• [What to work on]:
1. In the article on entropy allocation in LLM-based speech recognition, where is the new iterative asynchronous Supervised Fine-Tuning stage placed in training?
2. Pick up the article on entropy allocation in LLM-based speech recognition after its last sentence and carry it on.

• [Quoted passage]:
Audio & Speech

Rethinking Entropy Allocation in LLM-based ASR: Understanding the Dynamics between Speech Encoders and LLMs

A new paper introduces a multi-stage training strategy to optimize speech-to-text AI, achieving competitive results with just 2.3B parameters.

Deep Dive

A team of researchers has published a new paper on arXiv titled 'Rethinking Entropy Allocation in LLM-based ASR: Understanding the Dynamics between Speech Encoders and LLMs'. The work addresses core challenges in modern Automatic Speech Recognition (ASR) systems that integrate Large Language Models (LLMs). While these LLM-based ASR models show promise, they struggle with balancing recognition quality, latency, and computational overhead. A significant roadblock to real-world deployment is the problem of 'hallucinations,' where the model generates plausible but incorrect text.

The researchers tackle this by revisiting the system design from an 'entropy allocation' perspective. They introduce three new metrics to analyze how different training methods distribute the task of reducing uncertainty (entropy) between the speech encoder (which processes audio) and the LLM (which generates text). They found prevailing methods to be inefficient in this allocation. To fix this, they propose a principled, multi-stage training strategy designed with 'capability-boundary awareness.' This strategy includes a redesigned pre-training phase to bridge the gap between speech and text data modalities and introduces a novel 'iterative asynchronous Supervised Fine-Tuning (SFT)' stage. This stage is placed between alignment and joint training to preserve a functional decoupling between the encoder and LLM, which helps constrain representation drift in the encoder—a key contributor to hallucinations.

• [Dataset content]:
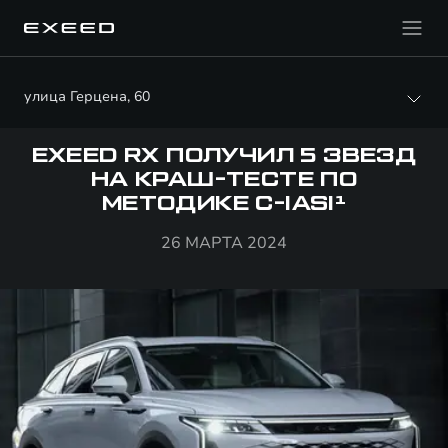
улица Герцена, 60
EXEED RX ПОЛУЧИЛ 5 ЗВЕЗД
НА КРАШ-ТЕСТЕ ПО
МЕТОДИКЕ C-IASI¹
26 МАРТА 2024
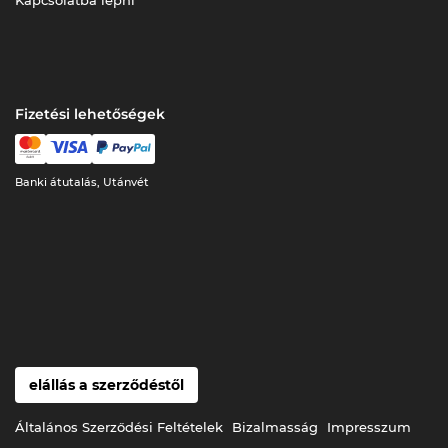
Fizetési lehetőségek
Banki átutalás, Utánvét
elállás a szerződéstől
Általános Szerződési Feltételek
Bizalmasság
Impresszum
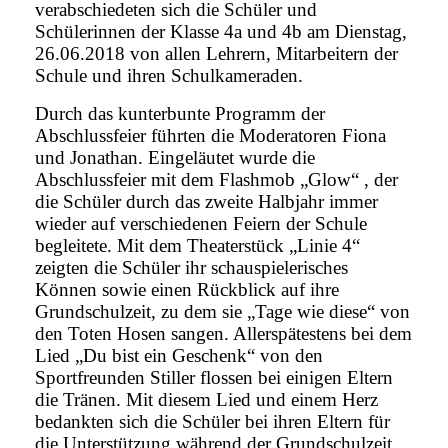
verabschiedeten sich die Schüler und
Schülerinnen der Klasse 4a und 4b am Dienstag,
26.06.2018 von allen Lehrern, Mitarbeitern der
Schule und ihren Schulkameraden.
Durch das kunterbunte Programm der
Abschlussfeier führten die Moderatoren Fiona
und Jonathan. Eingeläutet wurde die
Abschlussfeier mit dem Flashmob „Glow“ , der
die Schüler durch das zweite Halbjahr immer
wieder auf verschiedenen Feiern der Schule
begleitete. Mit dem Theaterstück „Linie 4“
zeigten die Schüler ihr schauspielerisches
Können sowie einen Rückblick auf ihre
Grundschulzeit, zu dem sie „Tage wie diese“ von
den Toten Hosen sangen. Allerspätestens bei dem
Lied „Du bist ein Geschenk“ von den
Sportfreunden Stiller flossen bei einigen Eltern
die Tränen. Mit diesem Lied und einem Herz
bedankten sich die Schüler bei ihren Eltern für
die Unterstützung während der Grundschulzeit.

==

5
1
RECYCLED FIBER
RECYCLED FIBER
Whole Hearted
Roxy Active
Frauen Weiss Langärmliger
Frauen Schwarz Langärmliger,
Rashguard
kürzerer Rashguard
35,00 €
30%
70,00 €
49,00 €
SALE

--

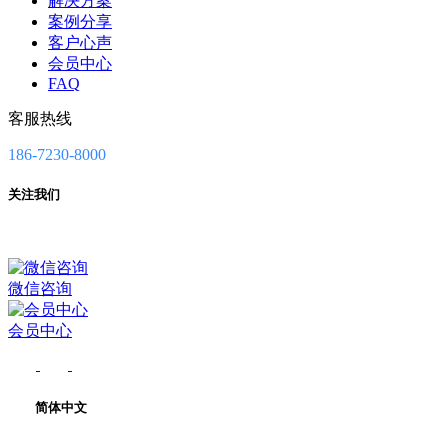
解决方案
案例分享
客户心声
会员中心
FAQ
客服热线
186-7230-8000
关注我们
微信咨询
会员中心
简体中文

• [Answers by task]:
1. Between alignment and joint training.

2.
Experiments conducted on standard Mandarin and English benchmarks demonstrate the effectiveness of their approach. Their method achieves competitive, state-of-the-art performance while utilizing a much more efficient model with only 2.3 billion parameters. Crucially, the decoupling-oriented design of their training pipeline proves highly effective at mitigating the hallucination problem, making such systems more reliable for practical applications.

Key Points
  • Proposes a new 'entropy allocation' framework with three metrics to analyze efficiency in LLM-based speech recognition systems.
  • Introduces a multi-stage training strategy with a novel 'iterative asynchronous SFT' stage to preserve component decoupling and reduce hallucinations.
  • Achieves competitive benchmark performance using a highly efficient 2.3B parameter model, addressing key deployment challenges of size and reliability.

Why It Matters

This research could lead to more accurate, efficient, and reliable voice AI for assistants, transcription, and real-time translation tools.